US Accounting Rule Maker Looks to Advance Projects on Tax, Crypto and Expenses in 2023

The Financial Accounting Standards Board in 2023 wants to get closer to finalizing key rules, ranging from companies sharing more details on cryptocurrency holdings to breaking out certain expenses on income statements. The upshot: A wave of more work for businesses, more details for investors and more accurate accounting.

The US accounting rule maker in 2022 launched new projects following an agenda consultation with investors and other stakeholders in 2021, its first in five years. That led to the FASB incorporating more investor views and accelerating certain existing projects. It also led to efforts aimed at setting new accounting and disclosure requirements for public and private companies.

FASB Chairman Rich Jones said he expects to move many of these projects closer to the finish line in the new year. The board has at least three core projects—two on disclosure of expenses and one on disclosing income taxes—in 2023, according to Mr. Jones.

The shift toward finalizing projects comes as the FASB faces political and investor pressure. The Securities and Exchange Commission’s Investor Advisory Committee, a group of investors, academics and financial advisers, in September suggested setting up an advisory committee to ensure the FASB remains politically independent.

Accountants and investors argue a new US minimum tax set to go into effect in January risks politicizing accounting rules and could encourage companies to distort financial results. The FASB welcomes outside advice to help shape its standards, Mr. Jones said.

The FASB will likely finalize a rule in 2023 requiring public companies to start breaking out big-ticket expenses incurred by their business divisions, Mr. Jones said. The board issued a proposal in October and plans to review public feedback in the new year.

Verizon Communications Inc.

in December said disclosing significant expenses by segment wouldn’t be meaningful to its investors. “Our investors have not expressed a need for additional information about our reportable segments’ expenses beyond that which is already disclosed,” Mary-Lee Stillwell, vice president of accounting and external reporting, said in a Dec. 12 letter to the FASB. Verizon declined to comment further.

The board also is plowing ahead with a separate project in which companies would break out additional expense categories, potentially including labor costs, as line items on income statements. The FASB expects to propose a rule based on the project in the first half of 2023 and could vote on a final standard later in the year, depending on public comments, Mr. Jones said.

Another major project Mr. Jones said might be finalized in 2023 would require companies to provide more tax details. The FASB in November voted to propose forcing public and private companies to break out income taxes they pay to federal, state and foreign authorities for the year to date in both quarterly and annual financial reports.

The FASB is also working on setting clear accounting and disclosure rules for companies holding bitcoin and other cryptocurrency assets. The proposed rules, which the FASB expects to issue in the first half of 2023, would affect a smaller swath of companies than some other projects, because only a handful of non-crypto businesses hold crypto.

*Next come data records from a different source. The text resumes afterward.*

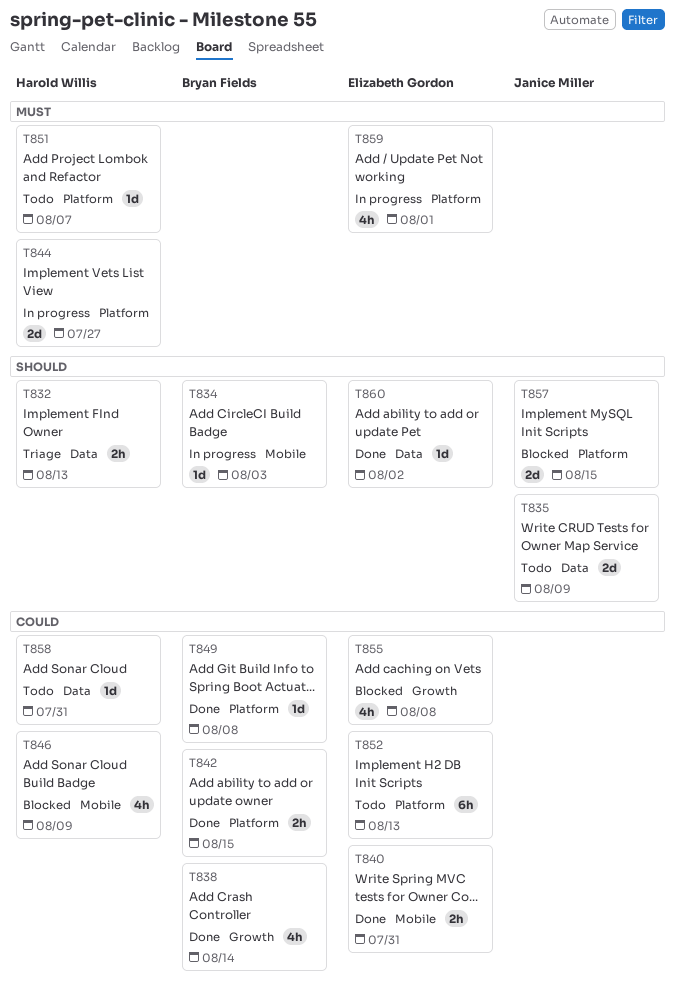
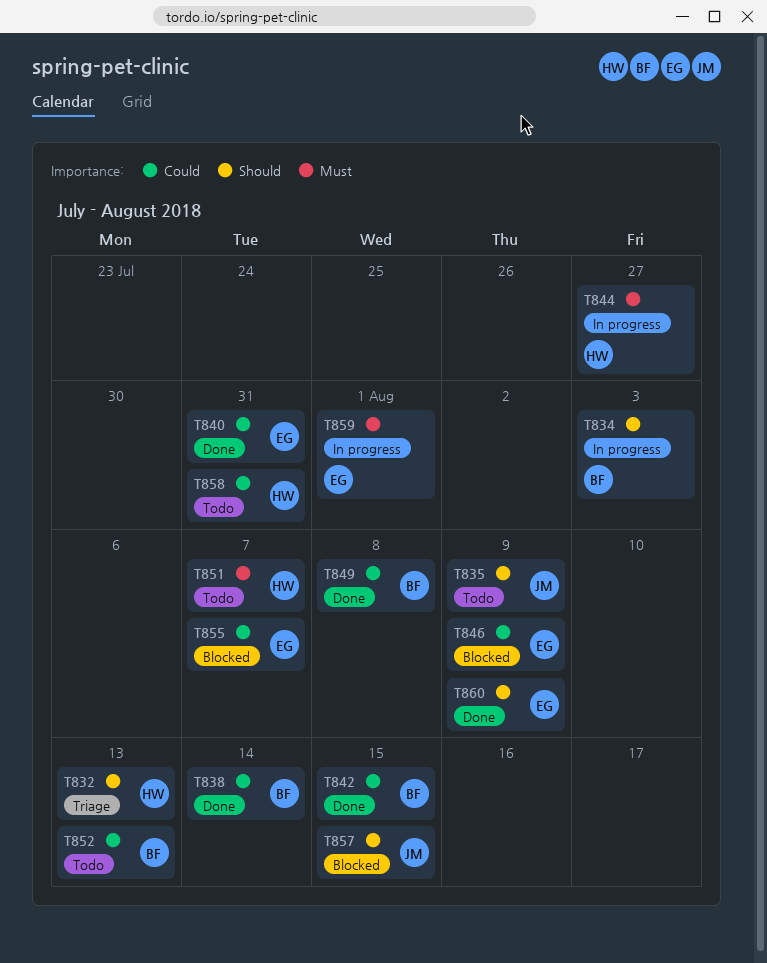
T846, owner: Harold Willis -> Elizabeth Gordon
T852, owner: Elizabeth Gordon -> Bryan Fields
T855, due: Aug 8 -> Aug 7
T860, due: Aug 2 -> Aug 9

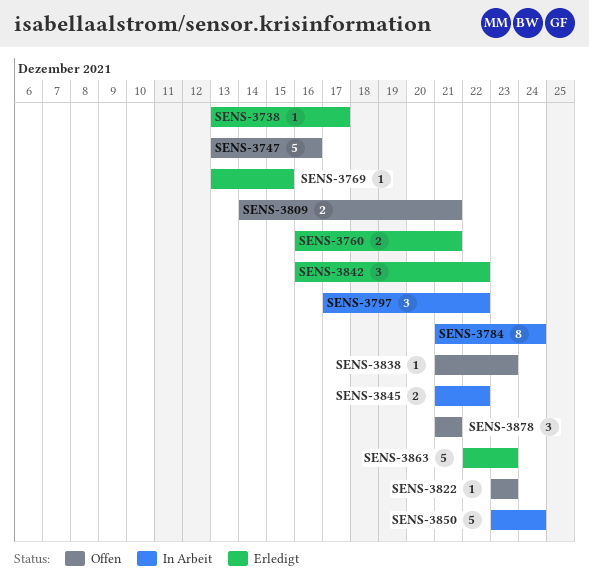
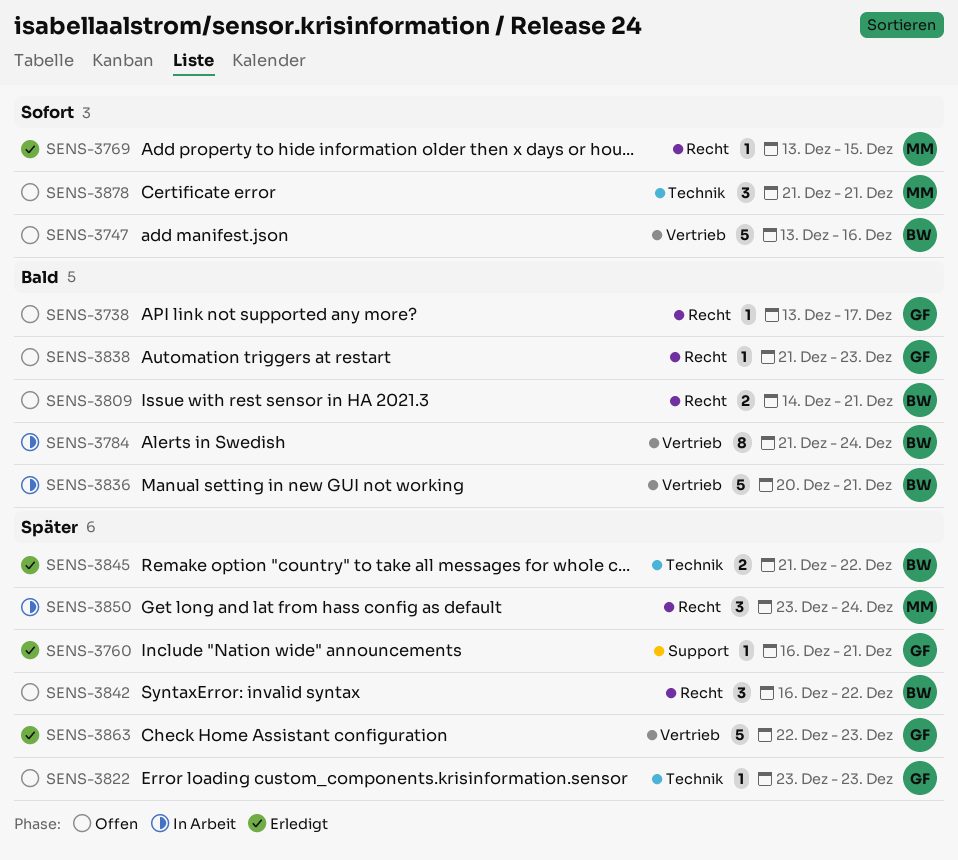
SENS-3738, status: Erledigt -> Offen
SENS-3760, estimate: 2 -> 1
SENS-3797: present -> none
SENS-3836: none -> present
SENS-3842, status: Erledigt -> Offen
SENS-3845, status: In Arbeit -> Erledigt
SENS-3850, estimate: 5 -> 3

The FASB’s stated mission is to set rules providing investors with information about companies’ finances to enable them to make capital-allocation decisions. Investors generally seek more disclosure, while companies often express concern over compliance costs and oppose disclosing details in areas such as business segments or taxes for fear of revealing too much to competitors.

The tax proposal will likely prove particularly contentious, said Dennis Beresford, a former FASB chair. “A lot of companies probably feel that it might disclose some business practices that they would not like competitors or, frankly, other taxing authorities to know about,” said Mr. Beresford, now an executive-in-residence at the University of Georgia’s Terry College of Business.

The FASB’s agenda is promising for shareholders, said David Gonzales, a senior accounting analyst at ratings firm Moody’s Investors Service, noting that, “I would say that over the past year, there’s been a marked shift toward investor-related issues.”

In the past, the FASB lost some of its focus on investors toward the end of the standard-setting process, for example, by not requiring enough disclosure from companies, Mr. Gonzales said.

The FASB puts a strong emphasis on investor input, Mr. Jones said, adding that political pressure hasn’t necessarily increased since he became chair in 2020 amid lawmakers’ scrutiny of the board over its then-new rule on credit losses. “We engage with our elected officials,” he said. “They have an important role in our economy.”

The slowing economy will also be on the FASB’s radar, Mr. Jones said. “To the extent that we see anything emerging, where we need to act quickly to make an improvement to GAAP to provide better information, we’re prepared to act,” he said, referring to generally accepted accounting principles.